According to Walker, U.S. Marines who provide security for Guantanamo Bay routinely see Russian Navy ships coasting down the canal bordering the base. “My experience at Guantanamo Bay truly felt like it was taken from a spy movie,” he said.

“Eighteen years after the infamous terrorist attacks of Sept. 11, 2001, the government effort to convict senior al-Qaeda operatives of war crimes before the Military Commission in Guantanamo Bay drags on,” said Corn, who himself has appeared as an expert witness at the Military Commission in Guantanamo, the International Criminal Tribunal for the Former Yugoslavia, and in federal court. “It is amazing that a law student from Houston had eyes on the actual pretrial proceedings in our country’s unprecedented case against its most infamous living terrorist. I have high confidence that Carson’s diligence and exceptional character and representation will lay the foundation for other South Texas College of Law Houston students to share in this unique educational experience.”

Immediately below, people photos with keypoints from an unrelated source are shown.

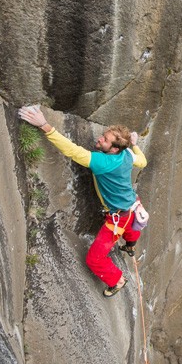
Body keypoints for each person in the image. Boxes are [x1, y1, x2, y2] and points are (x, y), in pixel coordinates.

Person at [16, 103, 147, 298]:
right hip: (132, 205)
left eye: (105, 140)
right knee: (131, 228)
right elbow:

During his weeklong tenure at the Guantanamo Bay trial — housed in a 50-by-50-foot prefabricated metal shed — Walker sat behind a glass partition with six other public observers and 10 family members of 9/11 victims.

Despite a 40-second audio delay enforced to ensure national security, Walker heard Sheikh Mohammed’s voice communicating in Arabic with the defense team’s interpreter.

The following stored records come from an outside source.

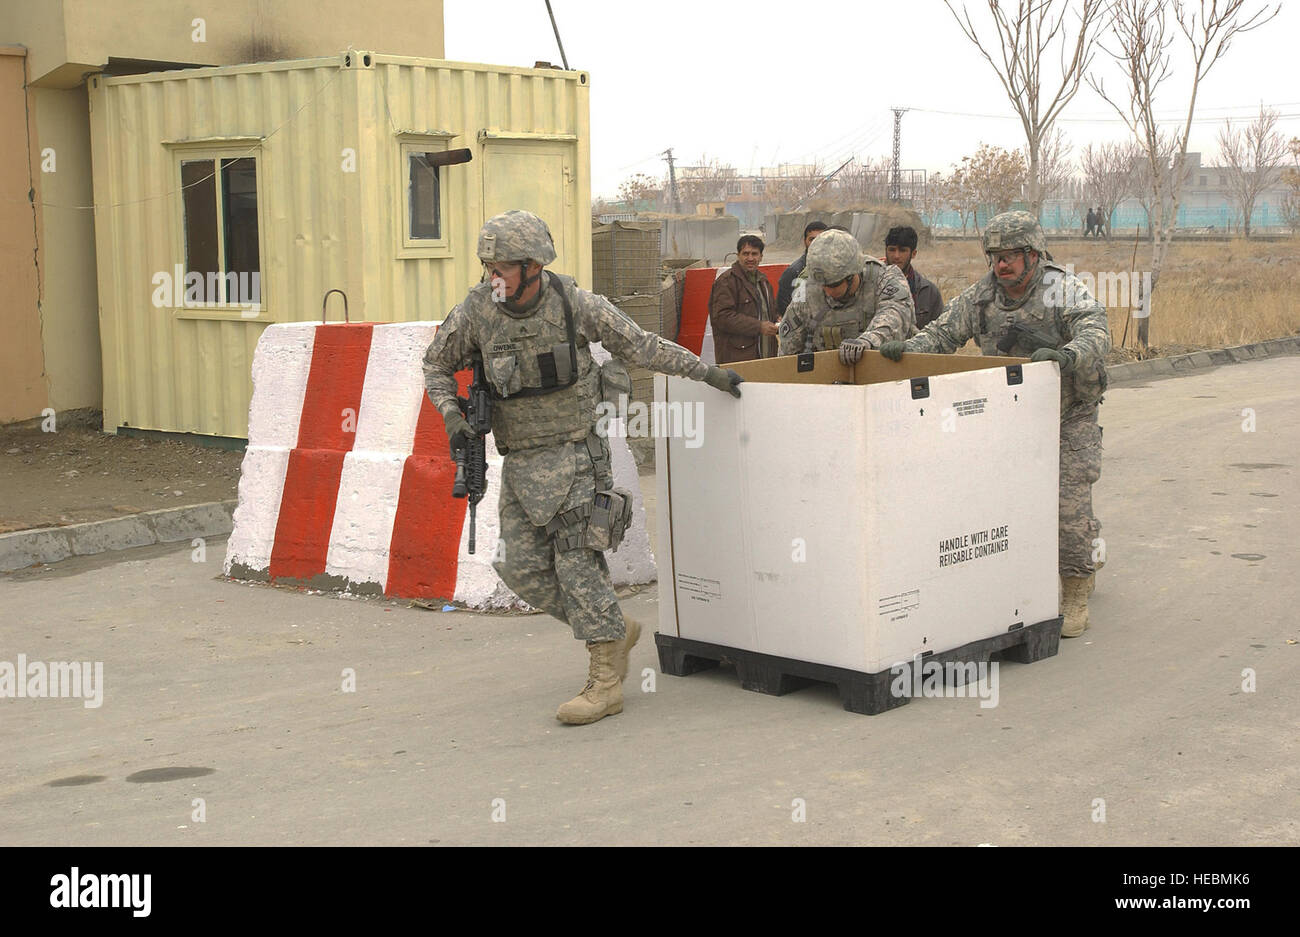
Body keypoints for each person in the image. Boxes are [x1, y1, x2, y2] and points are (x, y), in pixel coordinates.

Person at [422, 210, 744, 725]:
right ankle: (613, 629)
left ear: (532, 267)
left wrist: (708, 372)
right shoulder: (478, 311)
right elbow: (437, 363)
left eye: (501, 268)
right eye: (487, 267)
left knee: (577, 563)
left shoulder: (574, 305)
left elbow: (640, 345)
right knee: (518, 568)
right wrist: (451, 414)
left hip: (578, 451)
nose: (491, 278)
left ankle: (605, 681)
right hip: (522, 459)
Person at [879, 210, 1110, 639]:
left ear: (1033, 254)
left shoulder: (1061, 289)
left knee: (1067, 502)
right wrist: (904, 350)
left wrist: (1068, 355)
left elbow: (1096, 330)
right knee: (1003, 500)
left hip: (1069, 411)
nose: (1002, 265)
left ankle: (1076, 588)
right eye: (995, 256)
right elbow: (944, 334)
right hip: (1013, 415)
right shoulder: (983, 295)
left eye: (1011, 256)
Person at [777, 228, 916, 364]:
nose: (827, 291)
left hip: (884, 374)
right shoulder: (809, 289)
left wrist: (867, 341)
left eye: (833, 285)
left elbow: (894, 317)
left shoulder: (885, 278)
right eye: (822, 285)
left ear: (852, 275)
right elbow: (787, 347)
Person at [709, 234, 777, 363]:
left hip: (764, 354)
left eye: (754, 254)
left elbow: (768, 311)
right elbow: (722, 317)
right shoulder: (726, 281)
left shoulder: (763, 281)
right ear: (738, 255)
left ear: (761, 257)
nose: (750, 258)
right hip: (738, 358)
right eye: (745, 254)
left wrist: (777, 318)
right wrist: (758, 326)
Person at [882, 225, 943, 330]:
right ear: (886, 251)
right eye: (892, 250)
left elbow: (939, 334)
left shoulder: (928, 292)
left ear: (913, 254)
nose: (896, 256)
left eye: (902, 250)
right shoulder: (870, 285)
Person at [776, 221, 829, 317]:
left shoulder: (837, 269)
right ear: (805, 241)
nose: (816, 243)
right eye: (812, 239)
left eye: (821, 239)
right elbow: (784, 308)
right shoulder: (794, 271)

“I will never forget the incredible opportunity I enjoyed experiencing one of our nation’s most prominent trials firsthand,” said Walker. “Watching the five defendants in real-time — all dressed in camouflage attire as if they had just been captured from the battlefield — was equally surreal and educational. I am so grateful to Professor Corn, South Texas College of Law Houston, and NIMJ for this once-in-a-lifetime opportunity.”

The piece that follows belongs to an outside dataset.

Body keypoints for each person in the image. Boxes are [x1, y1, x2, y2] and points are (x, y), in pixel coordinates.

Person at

Joining Walker as an observer in Guantanamo Bay were a Brazilian judge, a Los Angeles attorney, a representative from the New York City Bar Association, an undergraduate student representing Human Rights Now, and law students from Georgetown University Law Center and the Moritz College of Law at The Ohio State University. Walker also sat beside reporters from The New York Times and other preeminent national publications.

“The primary goal of the National Institute of Military Justice in bringing observers to these pretrial motions is to expose them to the by-the-book, operationally accurate procedures of the Military Commission at Guantanamo Bay,” said Walker. “Because there is no precedent for this trial, prosecutors are adamant about ensuring that all operations are procedurally correct — thereby negating the chance of post-trial appeals.”

Many logistical problems facing prosecutors — including the lack of space to house witnesses and jurors, and the need to secure 12 unbiased U.S. military officers as jurors — are as of yet unsolved.

“The United States government recently indicated it would be prepared to begin the trial by the end of September 2020, and the judge set that trial date,” said Walker. “But, like so many times previously, delays seem to have overtaken the effort to finalize an actual trial date.

“I have concerns about whether this case will ever make it to trial,” said Walker. “Several top litigators in our military’s JAG Corps have devoted their entire careers to trying this case. Eighteen years after the 9/11 attacks and seven years after the defendants’ formal arraignment, the resolution of U.S. v. Khalid Sheikh Mohammad remains uncertain. Regardless, I’ll always appreciate the chance I got to witness history — a stone’s throw from our country’s most infamous adversary.”

Carson Walker, a third-year law student at South Texas College of Law Houston, stands at the North East Gate at the U.S. Naval Base in Guantanamo Bay, Cuba. As a representative of the National Institute of Military Justice, Walker observed pretrial motion litigation in U.S. v. Khalid Sheikh Mohammad.

South Texas College of Law Houston student Carson Walker visited Guantanamo Bay, Cuba as an official observer of the trial against Khalid Sheikh Mohammad, the accused mastermind of the 9/11 terrorist attacks.

Carson Walker, a third-year law student at South Texas College of Law Houston, stands in front of Camp Justice, which houses the prosecution and defense teams of U.S. v. Khalid Sheikh Mohammad.